İkinci büyük simgesel dil devriminin Toros-Zagros dağ sistemindeki jeobiyolojik yapıya dayalı ve Hint-Avrupa grubu olarak da adlandırılan Aryenik kabile sistemindeki gruplarca oluşturulduğu yine tarihsel gözlemler, etnik ve antropolojik çalışmalarla daha net olarak kanıtlanmış bulunmaktadır. Tarım ve şehir devrimlerinde bu grubun başat rol oynadığı kanıtlanmış gerçeğin önemli bir özelliğidir. Bu rolü temelde yerleşim alanının jeobiyolojik yapısına bağlı olarak oynamıştır.

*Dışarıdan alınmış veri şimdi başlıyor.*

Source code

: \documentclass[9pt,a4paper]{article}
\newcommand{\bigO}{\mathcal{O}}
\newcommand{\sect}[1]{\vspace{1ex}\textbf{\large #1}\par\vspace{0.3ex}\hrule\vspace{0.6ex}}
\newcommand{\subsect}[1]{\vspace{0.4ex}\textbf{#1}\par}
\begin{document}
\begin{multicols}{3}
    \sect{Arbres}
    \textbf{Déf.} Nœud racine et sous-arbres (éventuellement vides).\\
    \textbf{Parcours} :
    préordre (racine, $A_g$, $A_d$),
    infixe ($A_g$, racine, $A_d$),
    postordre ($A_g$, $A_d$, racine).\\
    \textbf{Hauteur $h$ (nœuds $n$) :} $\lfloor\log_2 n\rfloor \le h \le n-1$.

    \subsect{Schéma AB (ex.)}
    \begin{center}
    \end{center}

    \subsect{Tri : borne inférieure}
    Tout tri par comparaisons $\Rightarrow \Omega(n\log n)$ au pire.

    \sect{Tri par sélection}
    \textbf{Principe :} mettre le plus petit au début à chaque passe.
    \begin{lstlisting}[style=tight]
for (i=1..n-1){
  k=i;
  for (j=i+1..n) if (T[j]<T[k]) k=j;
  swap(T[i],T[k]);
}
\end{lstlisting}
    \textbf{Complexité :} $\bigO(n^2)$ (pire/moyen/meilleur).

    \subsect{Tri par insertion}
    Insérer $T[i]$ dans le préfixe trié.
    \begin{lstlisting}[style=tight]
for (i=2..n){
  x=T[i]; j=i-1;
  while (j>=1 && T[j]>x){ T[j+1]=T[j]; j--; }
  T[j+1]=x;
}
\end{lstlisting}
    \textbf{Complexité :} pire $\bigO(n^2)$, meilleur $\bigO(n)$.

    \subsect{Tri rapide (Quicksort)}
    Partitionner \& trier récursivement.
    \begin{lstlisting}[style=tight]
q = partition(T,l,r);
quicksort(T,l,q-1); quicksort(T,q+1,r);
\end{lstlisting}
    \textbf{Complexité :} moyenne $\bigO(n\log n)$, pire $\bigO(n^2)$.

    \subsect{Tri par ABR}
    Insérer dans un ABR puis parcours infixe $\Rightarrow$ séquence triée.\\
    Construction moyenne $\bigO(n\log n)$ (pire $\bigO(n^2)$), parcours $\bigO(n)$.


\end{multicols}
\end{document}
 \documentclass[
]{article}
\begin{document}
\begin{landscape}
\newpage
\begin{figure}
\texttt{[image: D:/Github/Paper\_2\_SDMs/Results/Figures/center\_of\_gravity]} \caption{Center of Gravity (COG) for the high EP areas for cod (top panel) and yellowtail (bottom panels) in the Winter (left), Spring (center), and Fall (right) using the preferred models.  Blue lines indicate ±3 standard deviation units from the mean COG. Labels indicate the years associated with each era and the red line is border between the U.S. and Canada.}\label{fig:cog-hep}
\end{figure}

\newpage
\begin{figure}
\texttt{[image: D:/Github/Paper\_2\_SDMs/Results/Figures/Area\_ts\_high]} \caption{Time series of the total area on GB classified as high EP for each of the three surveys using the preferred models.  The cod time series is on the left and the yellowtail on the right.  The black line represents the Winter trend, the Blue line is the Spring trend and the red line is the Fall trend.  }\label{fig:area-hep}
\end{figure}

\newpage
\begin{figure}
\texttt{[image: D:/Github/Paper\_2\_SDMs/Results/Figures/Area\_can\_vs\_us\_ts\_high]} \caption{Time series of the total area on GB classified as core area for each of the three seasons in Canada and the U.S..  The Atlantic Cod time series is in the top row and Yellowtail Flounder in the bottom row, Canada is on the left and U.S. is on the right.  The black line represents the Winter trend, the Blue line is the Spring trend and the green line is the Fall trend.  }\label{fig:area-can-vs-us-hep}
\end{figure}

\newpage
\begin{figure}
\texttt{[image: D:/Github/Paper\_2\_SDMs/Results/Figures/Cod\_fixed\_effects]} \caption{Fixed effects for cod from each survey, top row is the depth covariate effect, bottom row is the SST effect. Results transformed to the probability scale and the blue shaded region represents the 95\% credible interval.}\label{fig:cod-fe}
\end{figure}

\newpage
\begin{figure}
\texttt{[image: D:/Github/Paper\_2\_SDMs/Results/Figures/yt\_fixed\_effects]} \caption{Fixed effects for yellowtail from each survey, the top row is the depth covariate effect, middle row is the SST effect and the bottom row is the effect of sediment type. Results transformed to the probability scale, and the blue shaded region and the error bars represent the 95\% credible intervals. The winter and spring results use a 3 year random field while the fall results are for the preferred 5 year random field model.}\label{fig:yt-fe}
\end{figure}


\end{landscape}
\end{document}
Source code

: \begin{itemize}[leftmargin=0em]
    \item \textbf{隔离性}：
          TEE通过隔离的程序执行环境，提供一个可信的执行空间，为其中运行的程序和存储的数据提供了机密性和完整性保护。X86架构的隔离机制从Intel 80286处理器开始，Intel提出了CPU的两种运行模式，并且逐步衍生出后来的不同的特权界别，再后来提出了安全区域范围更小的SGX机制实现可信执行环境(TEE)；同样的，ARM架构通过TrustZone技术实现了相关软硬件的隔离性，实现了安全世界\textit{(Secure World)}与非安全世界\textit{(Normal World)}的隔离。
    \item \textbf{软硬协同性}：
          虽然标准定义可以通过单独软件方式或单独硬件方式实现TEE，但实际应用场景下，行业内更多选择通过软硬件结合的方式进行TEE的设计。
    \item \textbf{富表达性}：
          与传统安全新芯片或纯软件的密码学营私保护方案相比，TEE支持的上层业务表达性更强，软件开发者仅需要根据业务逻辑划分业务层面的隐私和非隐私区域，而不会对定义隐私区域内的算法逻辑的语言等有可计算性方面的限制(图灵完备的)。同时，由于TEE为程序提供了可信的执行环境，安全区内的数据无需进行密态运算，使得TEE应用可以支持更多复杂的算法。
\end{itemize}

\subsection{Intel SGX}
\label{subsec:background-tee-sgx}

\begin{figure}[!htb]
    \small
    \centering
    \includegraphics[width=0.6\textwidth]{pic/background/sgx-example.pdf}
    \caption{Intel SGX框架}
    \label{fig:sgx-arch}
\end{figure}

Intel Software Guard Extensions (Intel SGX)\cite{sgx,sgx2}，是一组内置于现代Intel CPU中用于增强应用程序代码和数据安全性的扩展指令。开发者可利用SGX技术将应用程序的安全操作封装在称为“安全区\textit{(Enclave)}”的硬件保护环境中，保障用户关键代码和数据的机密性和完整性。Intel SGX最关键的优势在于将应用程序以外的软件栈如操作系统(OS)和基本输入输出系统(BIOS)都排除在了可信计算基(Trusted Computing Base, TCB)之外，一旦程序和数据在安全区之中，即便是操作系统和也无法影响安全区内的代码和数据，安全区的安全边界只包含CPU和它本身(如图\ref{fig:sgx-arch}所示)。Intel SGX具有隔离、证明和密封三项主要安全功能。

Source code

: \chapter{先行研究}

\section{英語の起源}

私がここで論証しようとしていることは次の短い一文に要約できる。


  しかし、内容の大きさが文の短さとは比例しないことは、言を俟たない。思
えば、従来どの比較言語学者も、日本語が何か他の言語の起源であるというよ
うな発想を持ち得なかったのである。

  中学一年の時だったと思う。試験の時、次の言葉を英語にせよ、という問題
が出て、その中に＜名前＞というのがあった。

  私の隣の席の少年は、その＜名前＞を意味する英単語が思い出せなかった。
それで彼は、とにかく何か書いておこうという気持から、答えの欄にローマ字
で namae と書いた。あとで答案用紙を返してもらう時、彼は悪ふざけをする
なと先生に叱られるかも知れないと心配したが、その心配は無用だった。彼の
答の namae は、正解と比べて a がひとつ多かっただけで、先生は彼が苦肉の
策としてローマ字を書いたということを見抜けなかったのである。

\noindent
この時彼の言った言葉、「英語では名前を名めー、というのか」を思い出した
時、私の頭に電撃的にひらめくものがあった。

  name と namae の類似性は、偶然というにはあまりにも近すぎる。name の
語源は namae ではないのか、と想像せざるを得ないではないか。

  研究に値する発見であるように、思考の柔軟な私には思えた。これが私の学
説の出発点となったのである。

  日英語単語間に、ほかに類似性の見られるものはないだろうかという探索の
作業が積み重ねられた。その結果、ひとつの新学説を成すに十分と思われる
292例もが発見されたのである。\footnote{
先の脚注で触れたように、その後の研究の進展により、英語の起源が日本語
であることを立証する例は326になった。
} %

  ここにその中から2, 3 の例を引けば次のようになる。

Üçüncü büyük simgesel dil grubunu Sibirya ormanlarına dayalı ve güneyinde yaşayan Ural-Altay dil grubu olarak da adlandırılan kabile sistemleri oluşturmaktadır. Buzul dönemi sonrasında bugünkü Çin’e, Moğolistan, Türkistan ve Finlandiya’ya kadar yayılan bu grupların da evrensel tarihe katkıları ilk iki grup kadar olmasa bile, hem neolitik devrimde hem de şehir devrimlerinde önemli olmuştur.

Kafkasya, Amerika ve benzer daha izole olmuş bazı grupların marjinal de olsa gerek simgesel dil, gerek tarım ve şehir devrimle- rinde rolü bulunduğuna dair tarihsel gözlemler, etnik ve antropolojik bilgiler mevcuttur.